東京工業大学 生命理工学院 生命理工学系の近藤科江教授と口丸高弘助教らは、腫瘍組織に存在する悪性化したがん細胞を非侵襲的に可視化することに成功した。悪性がん細胞で活性化する低酸素誘導因子[用語1]に応答して、近赤外発光[用語2]を生成するイメージングプローブ[用語3](POL-N)を開発して実現した。このイメージングプローブはユビキチン-プロテアソーム系(UPS)[用語4]による低酸素誘導因子の分解制御機構と、近赤外生物発光分子を組み合わせたタンパク質分子であり、血中に投与するだけで、高感度かつ迅速に腫瘍組織の低酸素誘導因子を発光できた。

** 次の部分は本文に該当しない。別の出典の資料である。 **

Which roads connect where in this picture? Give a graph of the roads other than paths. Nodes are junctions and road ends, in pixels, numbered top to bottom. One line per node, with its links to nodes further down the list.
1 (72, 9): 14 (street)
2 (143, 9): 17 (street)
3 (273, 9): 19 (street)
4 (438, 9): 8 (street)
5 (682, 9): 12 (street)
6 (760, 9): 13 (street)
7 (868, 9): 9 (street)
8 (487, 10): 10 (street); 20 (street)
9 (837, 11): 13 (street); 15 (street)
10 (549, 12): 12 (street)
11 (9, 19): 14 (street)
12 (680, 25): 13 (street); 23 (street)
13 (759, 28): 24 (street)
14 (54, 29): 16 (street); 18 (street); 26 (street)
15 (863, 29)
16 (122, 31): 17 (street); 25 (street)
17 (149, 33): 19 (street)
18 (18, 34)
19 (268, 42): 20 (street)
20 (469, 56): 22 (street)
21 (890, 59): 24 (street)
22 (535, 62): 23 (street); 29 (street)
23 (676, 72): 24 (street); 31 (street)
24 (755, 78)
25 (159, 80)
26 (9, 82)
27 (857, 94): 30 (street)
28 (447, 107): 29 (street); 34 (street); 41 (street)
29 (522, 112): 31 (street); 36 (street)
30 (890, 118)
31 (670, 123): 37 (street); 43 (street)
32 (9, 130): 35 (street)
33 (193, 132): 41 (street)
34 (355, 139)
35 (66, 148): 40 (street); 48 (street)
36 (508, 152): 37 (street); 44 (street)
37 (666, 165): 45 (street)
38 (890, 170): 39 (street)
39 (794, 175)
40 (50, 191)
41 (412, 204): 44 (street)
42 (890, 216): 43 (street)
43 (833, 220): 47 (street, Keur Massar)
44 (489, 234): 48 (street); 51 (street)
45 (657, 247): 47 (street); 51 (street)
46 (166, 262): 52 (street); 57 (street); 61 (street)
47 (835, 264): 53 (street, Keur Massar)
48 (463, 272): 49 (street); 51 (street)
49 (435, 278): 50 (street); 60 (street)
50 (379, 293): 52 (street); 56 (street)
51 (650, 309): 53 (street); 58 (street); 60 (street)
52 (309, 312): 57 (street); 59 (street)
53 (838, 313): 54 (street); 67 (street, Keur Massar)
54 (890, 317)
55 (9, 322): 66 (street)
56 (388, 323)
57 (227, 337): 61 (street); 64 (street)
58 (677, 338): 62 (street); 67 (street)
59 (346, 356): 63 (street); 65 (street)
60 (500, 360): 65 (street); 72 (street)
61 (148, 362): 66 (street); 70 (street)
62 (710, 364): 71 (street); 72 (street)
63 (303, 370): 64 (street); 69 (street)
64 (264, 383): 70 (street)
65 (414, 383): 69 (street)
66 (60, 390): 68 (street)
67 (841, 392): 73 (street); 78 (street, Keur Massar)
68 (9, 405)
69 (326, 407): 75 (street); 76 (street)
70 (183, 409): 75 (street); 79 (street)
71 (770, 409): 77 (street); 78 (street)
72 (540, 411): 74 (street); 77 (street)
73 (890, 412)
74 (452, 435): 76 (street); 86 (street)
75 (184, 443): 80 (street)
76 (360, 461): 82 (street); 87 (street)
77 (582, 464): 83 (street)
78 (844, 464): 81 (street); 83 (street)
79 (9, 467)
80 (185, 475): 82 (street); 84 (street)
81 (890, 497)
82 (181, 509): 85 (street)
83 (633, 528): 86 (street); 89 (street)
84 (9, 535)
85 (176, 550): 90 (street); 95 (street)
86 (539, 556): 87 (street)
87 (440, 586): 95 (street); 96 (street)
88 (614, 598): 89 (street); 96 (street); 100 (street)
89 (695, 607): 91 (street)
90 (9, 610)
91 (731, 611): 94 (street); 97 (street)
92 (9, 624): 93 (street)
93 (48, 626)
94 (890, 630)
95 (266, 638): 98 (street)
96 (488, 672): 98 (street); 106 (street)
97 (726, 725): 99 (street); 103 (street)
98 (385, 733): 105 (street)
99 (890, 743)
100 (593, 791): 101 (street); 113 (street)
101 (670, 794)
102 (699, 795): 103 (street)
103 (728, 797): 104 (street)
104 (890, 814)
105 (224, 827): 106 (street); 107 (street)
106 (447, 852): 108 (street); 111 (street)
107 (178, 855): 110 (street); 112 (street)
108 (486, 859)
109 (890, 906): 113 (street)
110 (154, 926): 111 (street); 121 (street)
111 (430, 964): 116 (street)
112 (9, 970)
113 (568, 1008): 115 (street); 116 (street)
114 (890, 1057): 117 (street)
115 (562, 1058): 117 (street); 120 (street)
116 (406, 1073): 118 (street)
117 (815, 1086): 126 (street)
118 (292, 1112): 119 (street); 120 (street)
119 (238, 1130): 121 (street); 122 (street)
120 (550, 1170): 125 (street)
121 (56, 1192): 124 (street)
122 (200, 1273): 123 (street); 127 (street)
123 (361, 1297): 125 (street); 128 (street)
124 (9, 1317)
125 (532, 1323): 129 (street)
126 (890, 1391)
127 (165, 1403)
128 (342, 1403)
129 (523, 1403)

低酸素誘導因子は多くの腫瘍組織で活性化が認められ、薬剤抵抗性や転移といった悪性化に関わることが報告されており、治療標的や診断マーカーとして有望な分子である。これまで、腫瘍組織における低酸素誘導因子の活性化を非侵襲的に可視化するためには、がん細胞やマウスに前もって遺伝子を導入する必要があり、その場観察は困難だった。開発したイメージングプローブは、外部から生体に血中投与した後、低酸素誘導因子が活性化したがん細胞内に蓄積され、生体組織透過性の高い近赤外発光シグナルを生成することで悪性化したがん細胞を可視化する。マウスを用いたがんの悪性化機構に関する研究を加速させるとともに、低酸素誘導因子が関わる多くの疾患研究に有用なツールとなる。研究成果は10月4日発行のネイチャー・パブリッシンググループのオンラインジャーナル「Scientific Reports」に掲載された。

研究成果

イメージングプローブは、低酸素誘導因子が活性化していない細胞に取り込まれると即座に分解され発光シグナルを生成しないが、低酸素誘導因子活性化細胞においては安定化し、生体組織透過性に優れる近赤外発光を生成する(図1)。イメージングプローブを、皮下腫瘍が形成されたマウスに尾静脈から全身投与したところ、従来の蛍光プローブに比べ、非常に短時間(投与後1時間)かつ高感度に、腫瘍組織の低酸素誘導因子が活性化した悪性がん細胞の非侵襲的な可視化に成功した(図2)。また、これまでの蛍光イメージングでは膀胱、肝臓や腎臓といった臓器で排泄過程にあるイメージングプローブが長時間にわたって強い光シグナルを発してしまい、高感度なイメージングが困難であった、大腸がんの肝転移病巣における低酸素誘導因子活性の検出が可能であることを示した(図3)。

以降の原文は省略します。